Agora vamos à parte mais interessante da história, que foi confirmada por tio Luiz Gonzaga na entrevista gravada na manhã de ontem (25/03). Apesar de ter vivido nos sertões cearenses por mais de dez anos, pouco se sabia sobre a origem do caboclo, que não gostava de falar do seu passado. Também nunca apareceu parente nem aderente do mesmo. Quando estava às portas da morte, meu bisavô Olympio, que era muito religioso, mandou um portador a cavalo no Quixeramobim buscar o padre Jaime Felício, vigário da paróquia, para confessar o moribundo.
Chico Paraíba nunca havia se confessado, em toda a sua existência, mas sentindo a aproximação da morte consentiu em ser ouvido em confissão pelo dito sacerdote. Apontando o local onde o padre se sentara, após a confissão, tio Liu me repetiu o que já fora dito anteriormente pelo Zé Vianna:
“— O padre Jaime disse ao papai que o Paraíba teria um fim de vida bem-aventurado, porque fora ouvido em confissão e se arrependera de seus pecados. E disse que o havia instruído para pedir bênçãos para todos da casa, quando chegasse no outro mundo. Foi então que o padre Jaime fez a grande revelação. Chico Paraíba confirmou, durante a confissão, o que já dissera a amigos mais chegados: havia pertencido ao bando de Lampião em determinado período da sua vida, e que resolvera viver incógnito nos sertões do Ceará, onde não seria perseguido por seus inimigos dos tempos do cangaço.”
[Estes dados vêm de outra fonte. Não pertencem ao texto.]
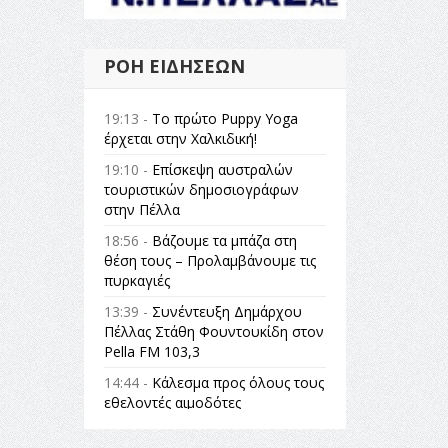
ΡΟΉ ΕΙΔΉΣΕΩΝ
19:13 -
Το πρώτο Puppy Yoga
έρχεται στην Χαλκιδική!
19:10 -
Επίσκεψη αυστραλών
τουριστικών δημοσιογράφων
στην Πέλλα
18:56 -
Βάζουμε τα μπάζα στη
θέση τους – Προλαμβάνουμε τις
πυρκαγιές
13:39 -
Συνέντευξη Δημάρχου
Πέλλας Στάθη Φουντουκίδη στον
Pella FM 103,3
14:44 -
Κάλεσμα προς όλους τους
εθελοντές αιμοδότες
14:23 -
Όλη η Ελλάδα ένας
Eu dou total credibilidade a essa história por dois fatores importantíssimos: primeiro, o relato do Tio Luiz Vianna não destoa em nada do que me foi dito quinze anos antes por José Vianna, já falecido. Ambas as versões são de uma linearidade impressionante, nos menores detalhes. Em segundo lugar, devemos levar em consideração que o caboclo só fez essa revelação já às portas da morte, no momento de sua confissão. Foi um segredo confiado a um sacerdote. Certamente que o Padre Jaime não revelou outros detalhes da confissão, que deviam ser mantidos em segredo, segundo manda a Igreja, porém não viu mal nenhum em revelar ao protetor de Chico Paraíba a sua verdadeira origem. Cangaceiro, ex-cabra de Lampião, falecido em 1940 na fazenda Cacimbinha, o cabra do ôco do mundo só não levou este segredo para o túmulo devido a confissão que fez antes de receber a extrema unção.
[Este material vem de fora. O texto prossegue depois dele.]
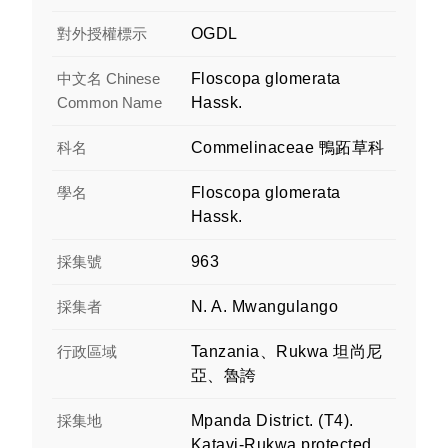
對外授權標示
OGDL
中文名 Chinese
Floscopa glomerata
Common Name
Hassk.
科名
Commelinaceae 鴨跖草科
學名
Floscopa glomerata
Hassk.
採集號
963
採集者
N. A. Mwangulango
行政區域
Tanzania、Rukwa 坦尚尼
亞、魯誇
採集地
Mpanda District. (T4).
Katavi-Rukwa protected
Ao longo de sua atividade como chefe supremo do cangaço, Lampião recrutou centenas, talvez mais de um milheiro de cabras. Muitos morreram em combate, outros foram capturados pelas volantes. E, como em toda atividade guerreira, certamente também existiram os desertores. Cabras que fugiram durante uma refrega com os macacos e resolveram dar novo rumo às suas vidas, bem distantes do teatro da luta, onde ninguém soubesse de suas origens. Seria esse o caso do paraibano que morreu na Cacimbinha? Qual seria o seu codinome durante o período em que pertenceu ao bando do famoso Virgulino Ferreira da Silva?